Edward Kozak was born in Hirne, Stryi district, Halychyna, Ukraine in 1902. He studied at the Oleksa Novakivsky Art School in Lviv and then illustrated several satire magazines. He also sketched and painted in oils. While in the displaced persons’ camps in Germany and Austria from 1944 to 1949, he led the Association of Fine Artists, and started publishing his satirical magazine Lys. He immigrated to Detroit in 1949 and became a television animator, winning 1st prize from the National Educational Association in 1957 for his animation of children’s films. Kozak, who had several pseudonyms, including “EKO”, re-started Lys as Lys Mykyta (1951-90), famously satirizing Stalin and commenting on contemporary Ukrainian in this humour magazine. Kozak worked in various mediums: oils, tempera, gouache, acrylics and mosaics. He is credited with over 700 paintings in his American period. Ukrainian history and Ukrainian folk motifs featured prominently in his paintings. Kozak died on September 22, 1992, and his funeral was held at St. Josaphat’s Ukrainian Catholic Church in Warren, Michigan.
Shostak December Morning
“December morning on prairie farm” is an oil painted in 1987 by Peter Shostak. Shostak’s art reflects his love of his Ukrainian cultural heritage and of the Alberta prairies where he was born in 1943. He graduated from the University of Alberta in 1969 with a Master’s Degree in Art. He then became an Assistant Professor of Art Education at the University of Victoria. In 1979, he resigned from teaching to focus on painting. He produces oil paintings and serigraphs and has consolidated many of his artworks in several published books on specific themes. He has exhibited his works widely across Canada. In 2003, Peter Shostak received the Queen’s Golden Jubilee Medal in recognition of his outstanding exemplary contribution to Canada. He also is the recipient of the Taras Shevchenko Medal, the highest honour awarded by the Ukrainian Canadian Congress.
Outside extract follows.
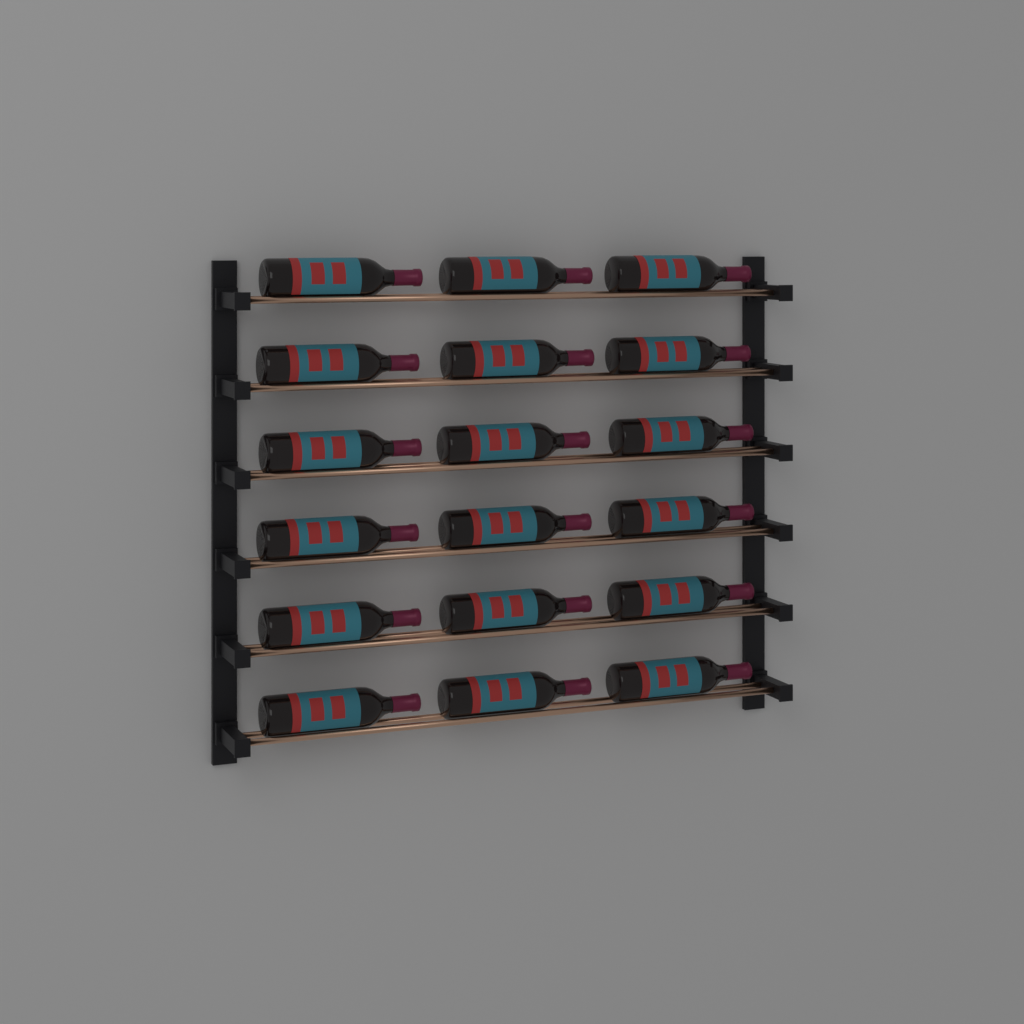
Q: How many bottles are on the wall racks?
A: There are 18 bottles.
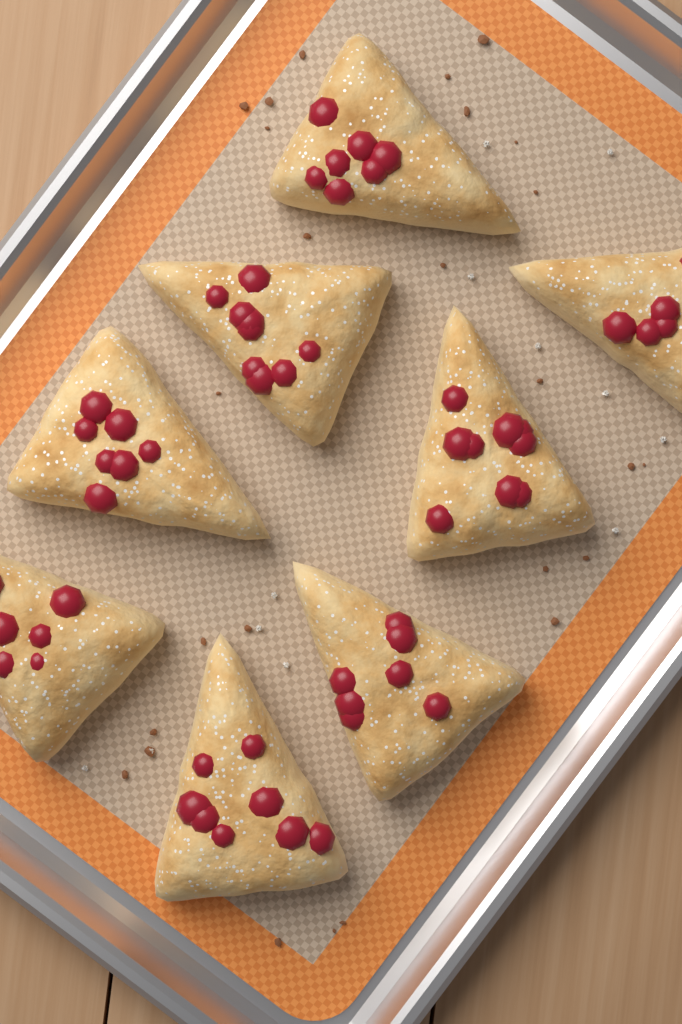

Dobrolige Ukrainian Village
Wadym Dobrolige majored in portraiture & landscape painting (1931-35) at Kyiv Institute of Arts, studying under Fedir Krychevsky, an influential Ukrainian early modernist painter. He also studied design, stage setting, stage graphics & book lay-outs. Then he studied monumental painting for a year at Leningrad Art Academy. In 1936 he was arrested for a publication the Soviet authorities deemed suspicious. He spent about 2 years in prison, mostly in Siberia. When Dobrolige returned to Kyiv from Siberia in 1938, he worked for Oleksandr Dovzhenko and continued to paint. He fled Kyiv with his wife in 1943, eventually setting up & heading an art studio in a Displaced Persons camp from 1945-48. In 1948 Wadym & Valentyna were sponsored by Peter Svarich to come to Vegreville, where they stayed 2 years, and he produced the murals for St. Volodymyr Ukrainian Orthodox Church. From 1950-55 Wadym was artist-decorator for Hudson’s Bay in Edmonton. From 1955 to 1970 he produced polychromies, icons & iconostases for Ukrainian churches all over Alberta. From 1970-73 he created the great iconostasis for St. John’s Ukrainian Orthodox Cathedral in Edmonton. Wadym was accomplished in landscape, portraiture, still-life & floral compositions. He mostly worked with oils, but also with pastels, watercolors & tempera.
The “Trembita Player” was created by Leonid Molodozhanyn (Leo Mol). Molodozhanyn was born in 1915 in Volyn (northwestern Ukraine), initially learning pottery from his father. He studied art in Leningrad, Berlin and the Hague. In 1948 he and his wife immigrated to Winnipeg. In Canada, he started as a ceramic artist and church painter. He created over 90 stained glass windows, which were very well received. He soon focused on sculpting, and by the 1960s he was earning international commissions for his sculptures. Some of his more notable monuments include: Taras Shevchenko in Washington DC (1964) and Buenos Aires (1971), Queen Elizabeth II in Winnipeg (1970) and John Diefenbaker in Ottawa (1985). He created numerous busts of famous people, including Winston Churchill (1966), Dwight D. Eisenhower (1965), John F. Kennedy (1969), Popes Paul VI (1967), John XXIII (1967) and John Paul II (1982), and Cardinal Yosyf Slipy (1971). To commemorate the millennium of Ukrainian Christianity in 1988, he created bronze monuments of St. Volodymyr for the Ukrainian communities in London (England), Winnipeg and Toronto. He was awarded an honorary doctorate by the University of Manitoba in 1985 and the Order of Canada in 1989. In 1992 the Leo Mol Sculpture Garden, a permanent showcase of Mol’s sculptures, opened in Winnipeg. Mol continued to sculpt until he was almost 90. He passed away in 2009 at the age of 94.